Practical Takeaways for Clinicians and Patients
  • For acne patients: A low-glycemic load diet has the strongest and most consistent evidence — supported by two RCTs, including one with histopathological confirmation and no weight-change confound. This is a reasonable first-line dietary recommendation.
  • For psoriasis and HS patients: The Mediterranean diet has meaningful evidence for both skin cancer risk and HS severity.
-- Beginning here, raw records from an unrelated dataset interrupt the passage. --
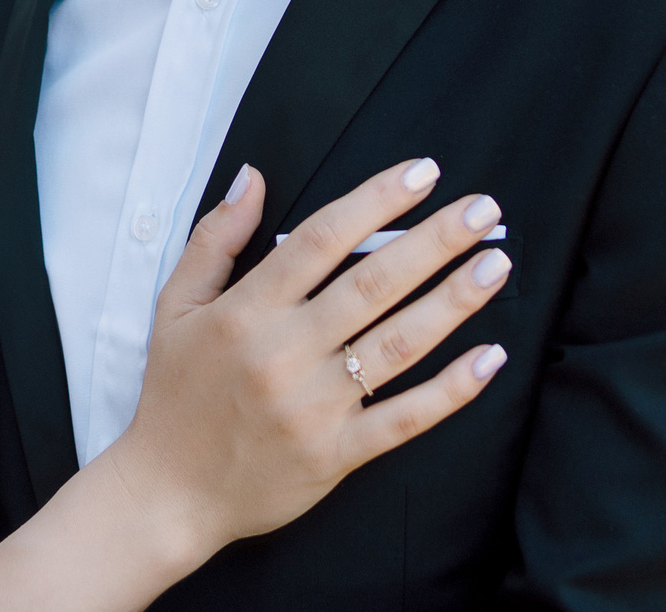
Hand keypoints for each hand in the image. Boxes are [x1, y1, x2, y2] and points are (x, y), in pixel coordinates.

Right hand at [101, 159, 511, 563]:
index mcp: (246, 312)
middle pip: (373, 284)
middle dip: (434, 241)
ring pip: (397, 345)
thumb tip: (252, 177)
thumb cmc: (176, 392)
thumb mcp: (176, 306)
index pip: (321, 240)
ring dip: (453, 302)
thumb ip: (216, 238)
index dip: (375, 201)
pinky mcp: (336, 455)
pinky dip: (451, 390)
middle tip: (482, 209)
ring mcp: (314, 407)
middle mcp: (284, 354)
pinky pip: (404, 419)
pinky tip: (489, 357)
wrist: (169, 492)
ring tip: (495, 265)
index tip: (422, 173)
It is also broadly anti-inflammatory and carries no meaningful health risks — making it a safe and evidence-informed recommendation.
  • For HS patients specifically: Brewer’s yeast exclusion shows interesting preliminary results and may be worth discussing with motivated patients as an adjunct to established treatment.
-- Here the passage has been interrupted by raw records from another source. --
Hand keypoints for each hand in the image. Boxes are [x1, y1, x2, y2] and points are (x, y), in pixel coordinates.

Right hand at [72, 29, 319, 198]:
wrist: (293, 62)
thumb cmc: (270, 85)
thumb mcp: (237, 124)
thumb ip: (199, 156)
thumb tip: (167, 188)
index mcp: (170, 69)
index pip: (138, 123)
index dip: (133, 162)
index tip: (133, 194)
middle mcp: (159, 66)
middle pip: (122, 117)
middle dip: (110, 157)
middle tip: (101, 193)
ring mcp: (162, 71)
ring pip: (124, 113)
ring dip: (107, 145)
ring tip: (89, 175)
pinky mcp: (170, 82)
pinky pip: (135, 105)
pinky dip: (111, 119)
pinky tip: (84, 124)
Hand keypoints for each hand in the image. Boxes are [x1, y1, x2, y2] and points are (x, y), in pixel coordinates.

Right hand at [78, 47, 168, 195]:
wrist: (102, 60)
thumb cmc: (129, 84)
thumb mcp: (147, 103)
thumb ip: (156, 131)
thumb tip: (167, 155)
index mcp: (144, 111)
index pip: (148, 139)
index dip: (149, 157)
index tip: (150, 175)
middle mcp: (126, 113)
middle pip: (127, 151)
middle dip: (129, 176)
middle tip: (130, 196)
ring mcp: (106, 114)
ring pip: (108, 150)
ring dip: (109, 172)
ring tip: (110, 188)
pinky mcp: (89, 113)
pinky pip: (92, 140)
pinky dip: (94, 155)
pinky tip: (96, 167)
  • For patients asking about ketogenic or Paleolithic diets: The evidence is not yet strong enough to recommend these specifically for skin conditions, though both may help through general anti-inflammatory and weight-loss effects.
  • Be cautious about elimination diets for eczema: The evidence supports only modest benefit, and these diets carry real risks including food sensitisation and nutritional deficiencies — particularly in children and pregnant women.
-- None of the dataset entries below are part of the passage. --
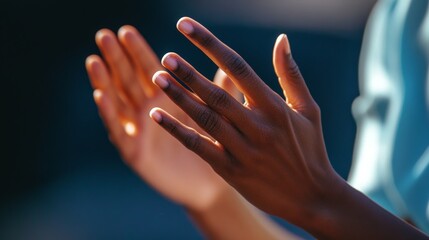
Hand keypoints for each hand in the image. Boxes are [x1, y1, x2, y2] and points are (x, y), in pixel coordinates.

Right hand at [85, 25, 234, 209]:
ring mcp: (139, 131)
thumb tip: (228, 66)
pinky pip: (121, 132)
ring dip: (106, 82)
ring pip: (119, 103)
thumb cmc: (212, 145)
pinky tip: (101, 97)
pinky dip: (111, 115)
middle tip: (105, 36)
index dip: (138, 51)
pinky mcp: (135, 153)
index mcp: (166, 99)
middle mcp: (148, 111)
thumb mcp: (214, 116)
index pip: (149, 69)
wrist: (208, 184)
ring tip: (95, 61)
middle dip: (117, 59)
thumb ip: (218, 92)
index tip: (126, 31)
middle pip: (129, 80)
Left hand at [149, 17, 342, 229]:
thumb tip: (281, 39)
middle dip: (189, 73)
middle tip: (166, 57)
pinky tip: (156, 116)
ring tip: (158, 77)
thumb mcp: (308, 109)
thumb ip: (290, 74)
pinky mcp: (231, 170)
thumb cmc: (310, 149)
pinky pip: (199, 147)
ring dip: (180, 97)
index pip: (237, 67)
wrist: (312, 197)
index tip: (185, 26)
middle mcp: (257, 126)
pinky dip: (177, 131)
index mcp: (274, 107)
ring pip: (206, 119)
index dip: (209, 44)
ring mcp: (243, 150)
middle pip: (217, 94)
  • Always address orthorexia risk: An obsessive focus on dietary perfection can become harmful in itself, and may divert patients from pharmacological or other proven treatments that genuinely work.

Key Takeaways from the Review

  • Diet does affect skin — but the links are complex: Evidence exists for multiple diets across multiple conditions, but most studies are small, short, and confounded by weight loss effects
  • The Mediterranean diet has the strongest evidence base: Associated with up to 72% reduced odds of basal cell carcinoma and significantly lower hidradenitis suppurativa severity — with no downside risk
  • Low-glycemic load diets are the best-supported intervention for acne: Two RCTs, including one with tissue-level evidence and no BMI change, make this the most credible dietary recommendation for acne patients
  • Ketogenic diets show early promise for psoriasis and acne: But studies are small and confounded by weight loss — more large-scale RCTs are urgently needed before firm recommendations can be made
  • Elimination diets are condition-specific and require caution: Useful as adjuncts in HS and some AD cases, but carry risks of nutritional deficiency and increased food sensitisation
  • Weight loss matters independently: No matter which diet a patient follows, losing weight reduces systemic inflammation — and this effect alone may explain many of the skin improvements seen across all dietary patterns

The role of diet in dermatology is real, underexplored, and evolving. For clinicians, the message is to stay informed, set realistic patient expectations, and prioritise diets with the broadest health evidence — like the Mediterranean diet — while awaiting more definitive skin-specific data.

Source: Moraga R, Lio PA. “Popular Diet Trends in Dermatology: A Narrative Review.” The Dermatology Digest / The Irregular Border, January/February 2025. Richard Moraga is a medical student at Rosalind Franklin University; Peter A. Lio, MD, is a Clinical Assistant Professor of Dermatology and Pediatrics at Northwestern University Feinberg School of Medicine. This post summarises the review for general audiences. All statistics and study findings are drawn directly from the original article.